Celui-ci n’en était pas pour autant rédhi­bi­toire. Pie XII n’hésita pas à nom­mer des évêques dont la for­ma­tion était com­pa­rable à celle des fon­da­teurs de la Pen­sée catho­lique et la fidé­li­té au P. Le Floch, non pas iden­tique, mais en tout cas cer­taine. Le doyen des sémi­na­ristes en 1926–1927, qui sou­tint le P. Le Floch, Roger Johan, devint évêque. Xavier Morilleau, for­mé lui aus­si à Rome durant la même période et au même endroit, qui res­ta fidèle à son intran­si­gean­tisme toute sa vie ((  Il appe­la à voter « non » lors du réfé­ren­dum de 1958 car le pro­jet de Consti­tu­tion ne conte­nait pas de réfé­rence à Dieu, se démar­quant ain­si de ses pairs qui appe­laient à voter en conscience ou à voter de manière posi­tive. La Pen­sée catho­lique fit cam­pagne pour le « non » avec d’autres groupes catho­liques ‑intran­si­geants.)) , ne dut sa pro­mo­tion à l’épiscopat, au siège de La Rochelle il est vrai (région mar­quée par le pro­tes­tan­tisme), qu’aux assu­rances don­nées par un dépu­té au pré­fet qui s’inquiétait des orien­ta­tions poli­tiques, d’Action fran­çaise bien sûr, d’un ancien élève du Sémi­naire fran­çais.

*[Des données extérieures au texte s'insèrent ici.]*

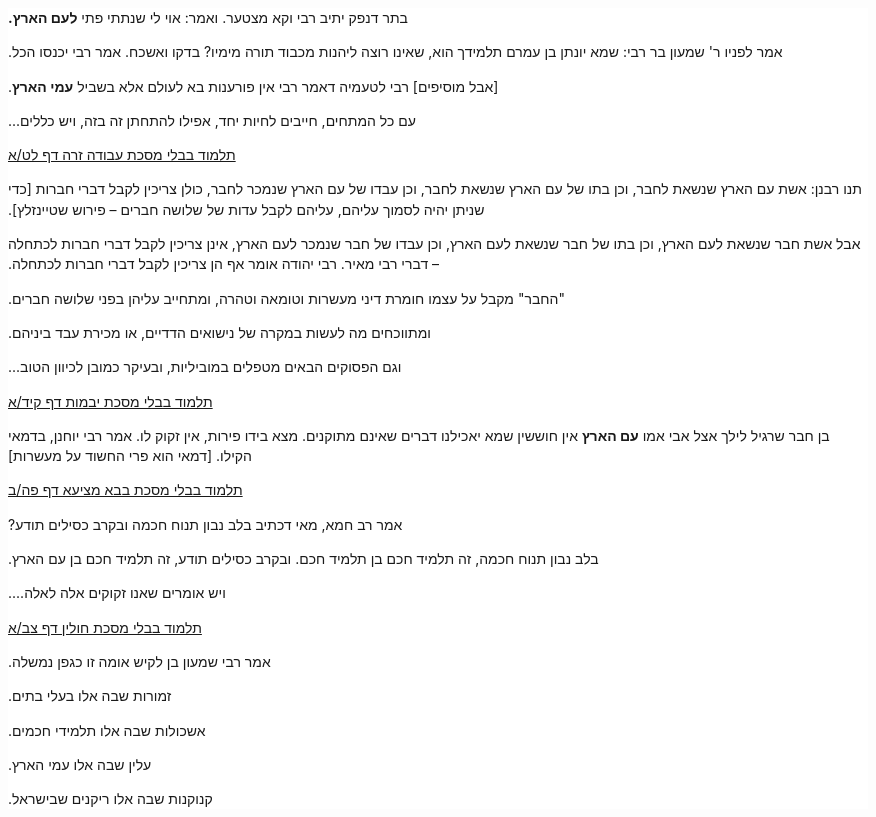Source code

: <span dir="rtl">בתר דנפק יתיב רבי וקא מצטער. ואמר: אוי לי שנתתי פתי
**לעם הארץ.**</span>

<span dir="rtl">אמר לפניו ר' שמעון בר רבי: שמא יונתן בן עמרם תלמידך הוא,
שאינו רוצה ליהנות מכבוד תורה מימיו? בדקו ואשכח. אמר רבי יכנסו
הכל.</span>

<span dir="rtl">\[אבל מוסיפים\] רבי לטעמיה דאמר רבי אין פורענות בא לעולם
אלא בשביל **עמי הארץ**.</span>

<span dir="rtl">עם כל המתחים, חייבים לחיות יחד, אפילו להתחתן זה בזה, ויש
כללים...</span>

<u><span dir="rtl">תלמוד בבלי מסכת עבודה זרה דף לט/א</span></u>

<span dir="rtl">תנו רבנן: אשת עם הארץ שנשאת לחבר, וכן בתו של עם הארץ
שנשאת לחבר, וכן עבדו של עם הארץ שנמכר לחבר, כולן צריכין לקבל דברי חברות
\[כדי שניתן יהיה לסמוך עליהם, עליהם לקבל עדות של שלושה חברים – פירוש
שטיינזלץ\].</span>

<span dir="rtl">אבל אשת חבר שנשאת לעם הארץ, וכן בתו של חבר שנשאת לעם
הארץ, וכן עבדו של חבר שנמכר לעם הארץ, אינן צריכין לקבל דברי חברות לכתחלה
– דברי רבי מאיר. רבי יהודה אומר אף הן צריכין לקבל דברי חברות
לכתחלה.</span>

<span dir="rtl">"החבר" מקבל על עצמו חומרת דיני מעשרות וטומאה וטהרה,
ומתחייב עליהן בפני שלושה חברים.</span>

<span dir="rtl">ומתווכחים מה לעשות במקרה של נישואים הדדיים, או מכירת עבד
ביניהם.</span>

<span dir="rtl">וגם הפסוקים הבאים מטפלים במוביליות, ובעיקר כמובן לכיוון
הטוב...</span>

<u><span dir="rtl">תלמוד בבלי מסכת יבמות דף קיד/א</span></u>

<span dir="rtl">בן חבר שרגיל לילך אצל אבי אמו **עם הארץ** אין חוששין שמא
יאכילנו דברים שאינם מתוקנים. מצא בידו פירות, אין זקוק לו. אמר רבי יוחנן,
בדמאי הקילו. \[דמאי הוא פרי החשוד על מעשרות\]</span>

<u><span dir="rtl">תלמוד בבלי מסכת בבא מציעא דף פה/ב</span></u>

<span dir="rtl">אמר רב חמא, מאי דכתיב בלב נבון תנוח חכמה ובקרב כסילים
תודע?</span>

<span dir="rtl">בלב נבון תנוח חכמה, זה תלמיד חכם בן תלמיד חכם. ובקרב
כסילים תודע, זה תלמיד חכם בן עם הארץ.</span>

<span dir="rtl">ויש אומרים שאנו זקוקים אלה לאלה....</span>

<u><span dir="rtl">תלמוד בבלי מסכת חולין דף צב/א</span></u>

<span dir="rtl">אמר רבי שמעון בן לקיש אומה זו כגפן נמשלה.</span>

<span dir="rtl">זמורות שבה אלו בעלי בתים.</span>

<span dir="rtl">אשכולות שבה אלו תלמידי חכמים.</span>

<span dir="rtl">עלין שבה אלו עמי הארץ.</span>

<span dir="rtl">קנוקנות שבה אלו ריקנים שבישראל.</span>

La ques­tion poli­tique n’est cepen­dant pas non plus abso­lu­ment déter­mi­nante. Ce n’est donc pas tel­le­ment la doc­trine qui pose pro­blème, ni le carac­tère. Les nonces n’hésitent pas à pro­mou­voir après 1945 des can­di­dats qui ont sui­vi le même cur­sus que les fon­da­teurs : la fidé­li­té romaine est appré­ciée en ces années mou­vantes. Le type même de prêtres que furent les fon­da­teurs de la revue en est une expli­ca­tion ((  M. Minier, L’épiscopat fran­çais du Ral­lie­ment à Vati­can II, Casa Edi­trice Dott. Anto­nio Mila­ni, Padoue, 1982, pp. 176–182.)) . Il est pos­sible aus­si que l’absence de sou­tien épis­co­pal soit la cause domi­nante : leur car­rière n’a jamais vrai­ment com­men­cé, ou, si elle a débu­té, elle s’est arrê­tée trop tôt. Si Alphonse Roul entame une car­rière admi­nis­tra­tive grâce à Mgr Le Fer de La Motte, Mgr Vil­le­pe­let ne le pré­sen­te­ra jamais à l’épiscopat alors que, des quatre fon­da­teurs, il est celui dont on dit qu’il aurait été le plus apte ; et il faut l’intervention d’évêques de ses amis pour qu’il soit nom­mé cha­noine et quitte le Lycée Cle­men­ceau au pro­fit de Saint-Simi­lien.